Anyway, one of the topics discussed at this year's convention was "selling the English major." I went into college as an International Relations major. I soon changed to English major because, in my first semester, I took a really difficult history class, found out I had to take Economics to be an IR major (and I didn't want to, which was a mistake in retrospect), and took an English class that was revelatory: it was fun, made me improve my writing quickly and markedly, and introduced me to writers whom I continue to this day to revere and return to, like Virginia Woolf and D.H. Lawrence

When I became an English major, I didn't really think about what I would "do" with it: I just knew I liked reading and was good at writing about what I read. I know now that I was perhaps being foolish (or at least not forward-thinking) and benefited from the luxury of  having my college paid for by my parents, and thus not having to pay back student loans as soon as I graduated.

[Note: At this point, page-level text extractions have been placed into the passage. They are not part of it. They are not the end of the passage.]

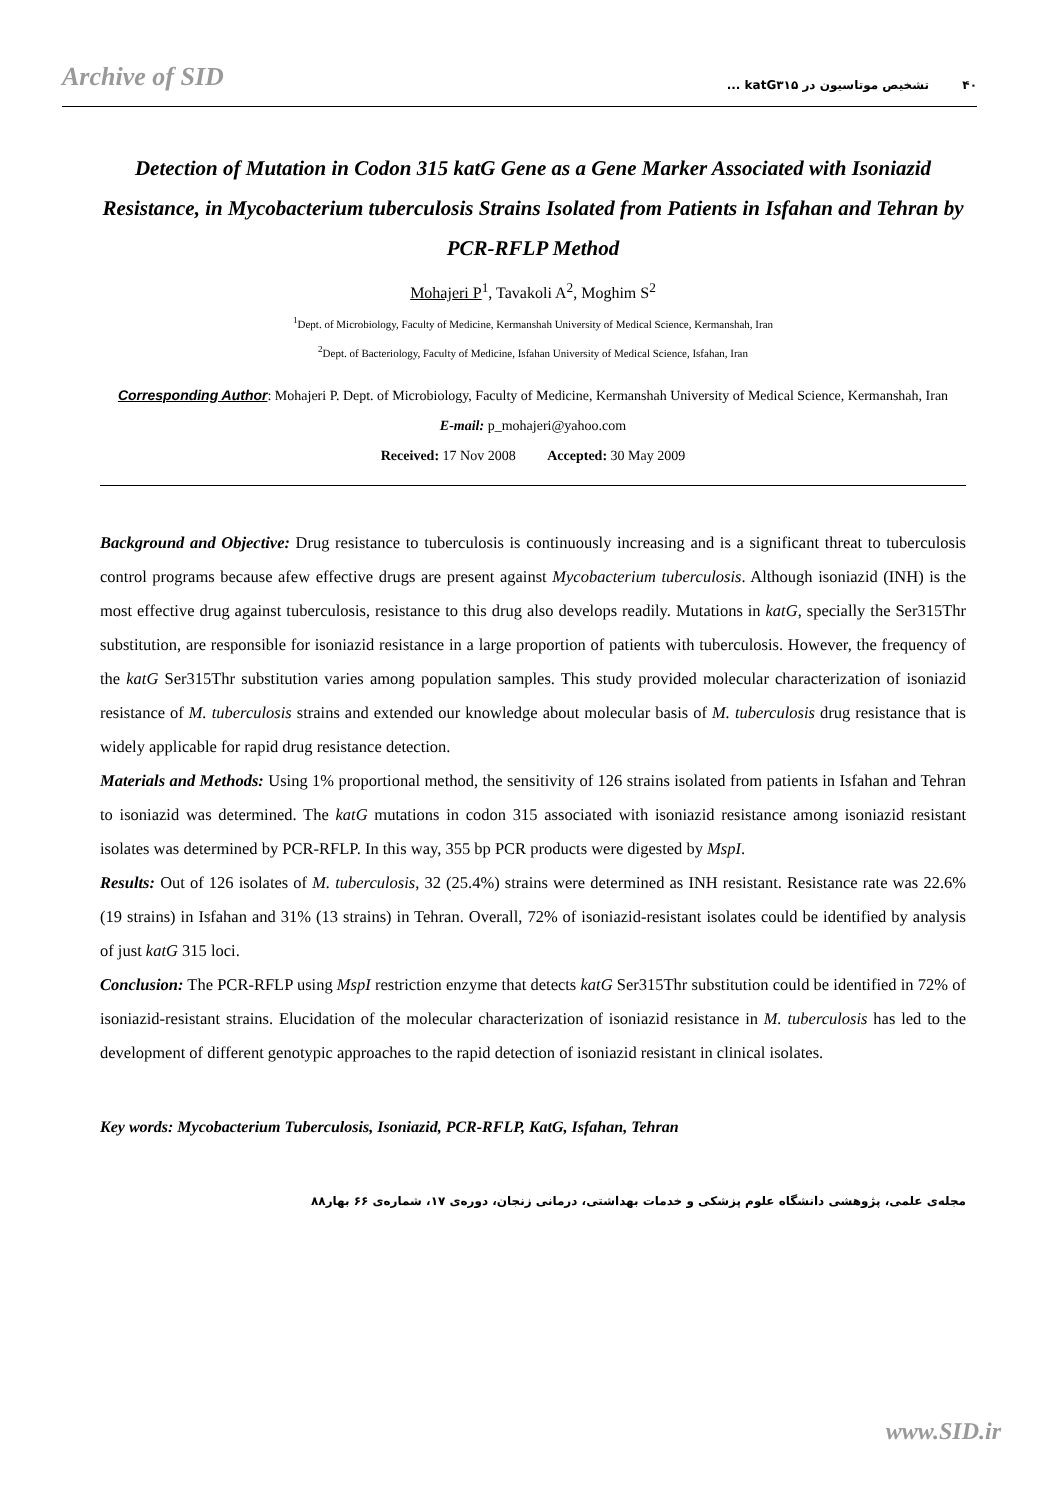Archive of SID ۴۰ تشخیص موتاسیون در katG۳۱۵ ...
Detection of Mutation in Codon 315 katG Gene as a Gene Marker Associated with Isoniazid Resistance, in Mycobacterium tuberculosis Strains Isolated from Patients in Isfahan and Tehran by PCR-RFLP Method
Mohajeri P<sup>1</sup>, Tavakoli A<sup>2</sup>, Moghim S<sup>2</sup>
<sup>1</sup> Dept. of Microbiology, Faculty of Medicine, Kermanshah University of Medical Science, Kermanshah, Iran
<sup>2</sup> Dept. of Bacteriology, Faculty of Medicine, Isfahan University of Medical Science, Isfahan, Iran
Corresponding Author: Mohajeri P. Dept. of Microbiology, Faculty of Medicine, Kermanshah University of Medical Science, Kermanshah, Iran
E-mail: p_mohajeri@yahoo.com
Received: 17 Nov 2008 Accepted: 30 May 2009
Background and Objective: Drug resistance to tuberculosis is continuously increasing and is a significant threat to tuberculosis control programs because afew effective drugs are present against Mycobacterium tuberculosis. Although isoniazid (INH) is the most effective drug against tuberculosis, resistance to this drug also develops readily. Mutations in katG, specially the Ser315Thr substitution, are responsible for isoniazid resistance in a large proportion of patients with tuberculosis. However, the frequency of the katG Ser315Thr substitution varies among population samples. This study provided molecular characterization of isoniazid resistance of M. tuberculosis strains and extended our knowledge about molecular basis of M. tuberculosis drug resistance that is widely applicable for rapid drug resistance detection.
Materials and Methods: Using 1% proportional method, the sensitivity of 126 strains isolated from patients in Isfahan and Tehran to isoniazid was determined. The katG mutations in codon 315 associated with isoniazid resistance among isoniazid resistant isolates was determined by PCR-RFLP. In this way, 355 bp PCR products were digested by MspI.
Results: Out of 126 isolates of M. tuberculosis, 32 (25.4%) strains were determined as INH resistant. Resistance rate was 22.6% (19 strains) in Isfahan and 31% (13 strains) in Tehran. Overall, 72% of isoniazid-resistant isolates could be identified by analysis of just katG 315 loci.
Conclusion: The PCR-RFLP using MspI restriction enzyme that detects katG Ser315Thr substitution could be identified in 72% of isoniazid-resistant strains. Elucidation of the molecular characterization of isoniazid resistance in M. tuberculosis has led to the development of different genotypic approaches to the rapid detection of isoniazid resistant in clinical isolates.
Key words: Mycobacterium Tuberculosis, Isoniazid, PCR-RFLP, KatG, Isfahan, Tehran
مجله‌ی علمی، پژوهشی دانشگاه علوم پزشکی و خدمات بهداشتی، درمانی زنجان، دوره‌ی ۱۷، شماره‌ی ۶۶ بهار۸۸
www.SID.ir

However, from my previous work with students and talking to students now, I do wish more students would consider a bit more how much they actually like their major, and not just how much they think they will earn from it. First, as one MLA attendee mentioned, "students who love their majors are more likely to succeed": if you hate what you're doing, you're not going to do well at it. Second, certainly some majors will go on to make more than other majors, but just having a degree will likely ensure you will make a good living; one enormous misconception students have is that employers care a lot about what you major in: they typically don't.

Regarding specifically the English major (and, really, other traditional liberal arts majors), it gives you three skills that will help you in any workplace. The first is the ability to communicate well, especially in writing. Every employer wants that. The second is the ability to think critically, which will put you in good stead for a future where jobs we can't even imagine will exist; a friend of mine is an "internal social media manager" for a major pharmaceutical firm--that job didn't exist three years ago. One professor

spoke of the need to constantly be talking with students and parents about the many paths for English majors. She said that means not only the student who goes on to become a published poet or to earn an M.F.A. (although she talks about them, too). It also means the insurance agent and real estate agent who use critical reading and thoughtful writing in their jobs. 

Finally, an English major will make you a better person; or, at least "research shows that those who read literature have more empathy for fellow humans than those who don't read." Will that show up in the statistics for highest salaries? No, but it will show up in the quality of life you will have, which has to be considered.

I'm really not saying that everyone should become an English major (though many more should!): what I am saying is that your choice of major is less important than doing well in school, learning about who you are and what you want to do, and gaining experience to show future employers that you are ready (and willing) to work hard. A certain major is not going to get you a job, just as an English major will not make it hard for you to get one.

As Virginia Woolf says, "Growing up is losing some illusions, in order to acquire others."